Introducing the YTFG Fellow Blog
We’re excited to launch a new blog series authored by our YTFG Fellows! Enjoy the first blog posting of this series — a reflection on our Houston meeting site visit to the Las Americas school written by Amanda Shabowich. Las Americas thoughtfully blends social emotional programming with academics and English language services to prepare newcomers for mainstream public schools. Stay tuned for regular blog posts throughout the year!
What I Saw at Las Americas was Love
We’re fed dobladas y pan de coco. A mother is there, she got up at 4 in the morning to make this food for us. It’s 9 o’clock now, and she serves each of us her recipe from Guatemala. I feel guilty. Where was I at four this morning? In my hotel room I didn’t pay for, clothing tossed around the room, souvenirs still in their bags.
Our guide doesn’t say much about where the kids are from, not all at once, but we know. We’ve seen the photos of children and families crossing the border, or freezing cold under aluminum blankets. We’ve read the stories of what happens on the long and dangerous journey to America and in those detention centers. We know how our country has hurt them. We know how their country hurt them too.
We go into a classroom, an elementary level class, and the AC makes you forget it’s 90 degrees outside. There are children everywhere, which is no surprise. They told us the school started at maximum capacity this year, three hundred and sixty students.
There are children gathered around a boombox, holding tiny books with massive headphones on their heads. They are reading aloud, “This…is…coral”.
There are children sitting in the classroom library, each reading the same book silently with intense focus.
There are students at computers. A program shows a mouth moving and they all wear the same giant headphones I saw earlier. I wonder if those are the same giant headphones my elementary school had fifteen years ago.
I went to see movies with my computer teacher. Working on them made me so excited, and I still think I’m able to type quickly because of Mavis Beacon and the games I learned on. My mother and I spent a lot of Sundays together playing computer games and eating snacks. It was not a thing she did with my sister, just with me. It was ours. I wondered which children had mothers still. What they did with their moms. What it felt like to be scared she won’t be home when they return from school.
There are students gathered around the teacher and a projector, reading together. A book that says “I can do it” over and over again. I hope they know they already know how to do so many things.
I look at these children, all of them more independent than I ever was. I needed others so desperately. I needed to be affirmed, to be told what to do, and was so proud at how well I took instruction. I think of the instructions they have had to follow, just to survive. Just to get here. Just to be prepared for what could happen. I think of how they must need people desperately too, and affirmation, and direction–they just don’t have that luxury.

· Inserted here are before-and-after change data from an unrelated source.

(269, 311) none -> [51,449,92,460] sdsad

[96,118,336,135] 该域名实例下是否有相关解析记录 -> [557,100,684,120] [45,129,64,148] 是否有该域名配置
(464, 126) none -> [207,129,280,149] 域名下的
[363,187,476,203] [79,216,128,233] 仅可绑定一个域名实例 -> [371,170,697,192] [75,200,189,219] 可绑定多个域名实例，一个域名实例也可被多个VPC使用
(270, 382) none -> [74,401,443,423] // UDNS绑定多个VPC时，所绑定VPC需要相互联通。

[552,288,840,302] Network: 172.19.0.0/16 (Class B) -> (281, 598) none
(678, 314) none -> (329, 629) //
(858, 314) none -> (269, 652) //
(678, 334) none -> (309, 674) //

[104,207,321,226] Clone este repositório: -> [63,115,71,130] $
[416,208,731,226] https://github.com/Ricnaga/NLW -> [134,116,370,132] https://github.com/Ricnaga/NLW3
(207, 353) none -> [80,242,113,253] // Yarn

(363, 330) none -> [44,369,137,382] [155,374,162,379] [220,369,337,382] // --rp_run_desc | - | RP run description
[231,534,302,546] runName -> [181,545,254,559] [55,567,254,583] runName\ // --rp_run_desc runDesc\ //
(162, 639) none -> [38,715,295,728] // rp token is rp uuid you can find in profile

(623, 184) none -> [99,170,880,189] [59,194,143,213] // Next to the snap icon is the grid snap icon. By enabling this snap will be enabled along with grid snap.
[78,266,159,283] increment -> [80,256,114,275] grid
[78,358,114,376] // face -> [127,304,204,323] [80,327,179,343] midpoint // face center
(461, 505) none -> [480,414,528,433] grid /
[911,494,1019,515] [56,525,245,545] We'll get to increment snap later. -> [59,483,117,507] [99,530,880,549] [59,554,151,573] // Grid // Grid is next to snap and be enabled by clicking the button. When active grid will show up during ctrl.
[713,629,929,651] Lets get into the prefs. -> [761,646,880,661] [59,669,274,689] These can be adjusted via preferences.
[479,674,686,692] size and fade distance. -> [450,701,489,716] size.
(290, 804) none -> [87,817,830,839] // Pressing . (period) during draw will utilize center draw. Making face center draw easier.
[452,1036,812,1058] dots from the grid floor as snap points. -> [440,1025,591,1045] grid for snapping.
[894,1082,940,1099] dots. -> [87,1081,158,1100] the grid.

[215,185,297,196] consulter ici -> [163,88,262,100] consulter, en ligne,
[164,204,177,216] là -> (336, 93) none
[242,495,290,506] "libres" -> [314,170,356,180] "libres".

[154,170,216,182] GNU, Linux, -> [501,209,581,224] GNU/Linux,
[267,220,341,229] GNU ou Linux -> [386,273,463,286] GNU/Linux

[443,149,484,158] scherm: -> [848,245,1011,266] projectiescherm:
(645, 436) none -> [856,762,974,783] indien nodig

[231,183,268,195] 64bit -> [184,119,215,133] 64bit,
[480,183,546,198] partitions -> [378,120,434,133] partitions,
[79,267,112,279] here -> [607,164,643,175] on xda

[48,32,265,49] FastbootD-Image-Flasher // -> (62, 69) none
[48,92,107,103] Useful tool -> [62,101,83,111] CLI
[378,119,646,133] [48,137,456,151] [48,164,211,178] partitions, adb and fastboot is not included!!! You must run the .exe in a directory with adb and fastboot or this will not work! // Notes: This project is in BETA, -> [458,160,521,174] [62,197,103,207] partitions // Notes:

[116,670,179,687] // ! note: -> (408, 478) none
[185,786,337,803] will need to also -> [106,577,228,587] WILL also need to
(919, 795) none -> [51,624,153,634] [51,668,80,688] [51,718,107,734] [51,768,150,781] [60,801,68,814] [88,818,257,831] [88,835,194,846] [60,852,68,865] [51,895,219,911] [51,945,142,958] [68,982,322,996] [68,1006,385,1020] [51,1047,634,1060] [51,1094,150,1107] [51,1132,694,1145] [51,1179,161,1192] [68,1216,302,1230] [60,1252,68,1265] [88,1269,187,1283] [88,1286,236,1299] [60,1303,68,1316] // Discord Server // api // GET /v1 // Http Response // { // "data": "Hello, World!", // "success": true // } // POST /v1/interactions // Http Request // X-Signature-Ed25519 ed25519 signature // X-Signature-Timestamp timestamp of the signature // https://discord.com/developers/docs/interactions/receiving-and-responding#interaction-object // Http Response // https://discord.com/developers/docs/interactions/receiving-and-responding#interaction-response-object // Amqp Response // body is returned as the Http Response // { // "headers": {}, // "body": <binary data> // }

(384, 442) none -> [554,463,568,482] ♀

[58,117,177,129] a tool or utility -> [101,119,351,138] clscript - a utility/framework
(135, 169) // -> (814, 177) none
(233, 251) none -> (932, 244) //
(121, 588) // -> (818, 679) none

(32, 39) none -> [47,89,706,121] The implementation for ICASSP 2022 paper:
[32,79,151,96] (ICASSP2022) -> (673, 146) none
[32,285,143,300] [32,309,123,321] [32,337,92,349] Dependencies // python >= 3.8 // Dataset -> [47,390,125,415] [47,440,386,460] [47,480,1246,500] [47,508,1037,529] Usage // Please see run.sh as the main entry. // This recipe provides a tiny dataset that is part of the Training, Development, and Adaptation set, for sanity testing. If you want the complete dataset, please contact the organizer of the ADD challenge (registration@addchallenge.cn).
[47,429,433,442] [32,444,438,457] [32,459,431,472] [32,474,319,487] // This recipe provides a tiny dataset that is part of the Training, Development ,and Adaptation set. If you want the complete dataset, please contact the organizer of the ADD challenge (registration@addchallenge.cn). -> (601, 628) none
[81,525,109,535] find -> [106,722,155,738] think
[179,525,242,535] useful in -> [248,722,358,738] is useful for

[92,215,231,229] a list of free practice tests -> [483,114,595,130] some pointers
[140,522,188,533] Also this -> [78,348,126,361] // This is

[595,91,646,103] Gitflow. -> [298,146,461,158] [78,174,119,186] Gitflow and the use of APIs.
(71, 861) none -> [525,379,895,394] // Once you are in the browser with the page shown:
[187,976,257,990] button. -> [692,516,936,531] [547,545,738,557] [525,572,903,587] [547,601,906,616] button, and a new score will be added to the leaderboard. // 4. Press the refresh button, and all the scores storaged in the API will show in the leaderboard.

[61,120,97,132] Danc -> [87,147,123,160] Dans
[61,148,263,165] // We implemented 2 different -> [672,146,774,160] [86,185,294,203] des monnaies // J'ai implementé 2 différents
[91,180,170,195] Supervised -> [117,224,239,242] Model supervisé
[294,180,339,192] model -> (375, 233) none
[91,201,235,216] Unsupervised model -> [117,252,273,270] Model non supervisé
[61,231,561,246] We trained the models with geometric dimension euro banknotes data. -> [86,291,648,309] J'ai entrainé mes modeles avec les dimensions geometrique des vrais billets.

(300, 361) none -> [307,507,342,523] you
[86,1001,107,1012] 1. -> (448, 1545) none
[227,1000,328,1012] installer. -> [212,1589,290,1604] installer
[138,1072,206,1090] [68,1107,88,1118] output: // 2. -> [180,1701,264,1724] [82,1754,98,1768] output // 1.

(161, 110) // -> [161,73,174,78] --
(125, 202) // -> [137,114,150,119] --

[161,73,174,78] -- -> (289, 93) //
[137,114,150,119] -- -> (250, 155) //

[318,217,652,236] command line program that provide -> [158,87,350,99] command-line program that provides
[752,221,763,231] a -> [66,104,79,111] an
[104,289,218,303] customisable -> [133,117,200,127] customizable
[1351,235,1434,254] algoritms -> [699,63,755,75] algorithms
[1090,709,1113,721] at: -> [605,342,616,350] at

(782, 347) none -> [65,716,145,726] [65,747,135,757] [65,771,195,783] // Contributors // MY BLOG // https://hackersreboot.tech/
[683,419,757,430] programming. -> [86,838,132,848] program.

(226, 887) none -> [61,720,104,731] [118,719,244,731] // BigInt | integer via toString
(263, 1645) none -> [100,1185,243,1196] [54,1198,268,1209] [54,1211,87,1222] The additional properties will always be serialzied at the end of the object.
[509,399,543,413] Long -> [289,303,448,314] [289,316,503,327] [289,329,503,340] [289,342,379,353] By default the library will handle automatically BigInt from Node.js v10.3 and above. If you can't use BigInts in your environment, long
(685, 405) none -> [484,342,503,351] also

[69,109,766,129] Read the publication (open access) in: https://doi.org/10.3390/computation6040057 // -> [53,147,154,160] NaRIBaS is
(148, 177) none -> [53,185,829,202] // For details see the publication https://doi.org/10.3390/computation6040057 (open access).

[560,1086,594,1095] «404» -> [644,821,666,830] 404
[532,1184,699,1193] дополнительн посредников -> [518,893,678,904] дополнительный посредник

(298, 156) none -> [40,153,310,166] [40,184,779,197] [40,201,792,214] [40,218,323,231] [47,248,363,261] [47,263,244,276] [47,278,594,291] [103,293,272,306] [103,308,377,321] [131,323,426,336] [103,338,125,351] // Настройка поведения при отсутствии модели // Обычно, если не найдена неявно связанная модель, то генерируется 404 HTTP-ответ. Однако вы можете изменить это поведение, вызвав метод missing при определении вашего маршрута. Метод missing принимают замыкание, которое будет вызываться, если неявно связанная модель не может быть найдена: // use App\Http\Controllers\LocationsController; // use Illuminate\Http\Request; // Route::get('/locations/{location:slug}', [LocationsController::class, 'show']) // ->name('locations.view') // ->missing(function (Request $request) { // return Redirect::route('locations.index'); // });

Some of them catch my eye. I have tattoos and purple hair and a colorful t-shirt on, I figure I must look really striking to them. I’m the youngest person in our tour group. I hope they can tell that I’m so excited to see them. I smile so big my cheeks hurt, and I try to look at all of them. I wave at some girls giggling and whispering to each other in the back of the room. I remember being those girls.
I remember my father dying when I was in elementary school. I remember my mother wanting so bad to shield me from his alcoholism and declining health. Then my grandfather died. Then my great aunt. Then my grandmother. My mother always tried to protect me, to keep the bad out as much as she could. I think of the mothers of these children and what they have had to shield their children from. What they hadn’t been able to protect them from. The trauma and terror of it all.
I think of my depression, how it led me to dark places and moments, reminders of traumas I couldn’t face. I think of these children, all they’ve had to overcome just to be here in this moment. How grateful I am to be here with them. I think of all the things I would have never experienced if I had given in to those gloomy feelings on bad days. I think of all the things they’re going to experience: how they can heal and love others and share laughter and build friendships. How much life is ahead of them. How much they deserve.
Las Americas moved me. Not out of pity, sympathy, or white guilt. It didn’t even move me because I love children. It moved me because it reminded me of how precious childhood is, and how expansive the life in front of them is. It moved me because I am so incredibly angry at the way our country treats migrants and asylum seekers. It moved me because their funding is on a shoestring. They do not have the money to continue to pay crucial support staff, staff that these children have come to know and trust. And it moved me because learning is so beautiful, so transformative, and we owe it to these and all children to provide them schools that are safe, welcoming, meet their needs, and truly love them. What I saw at Las Americas was love.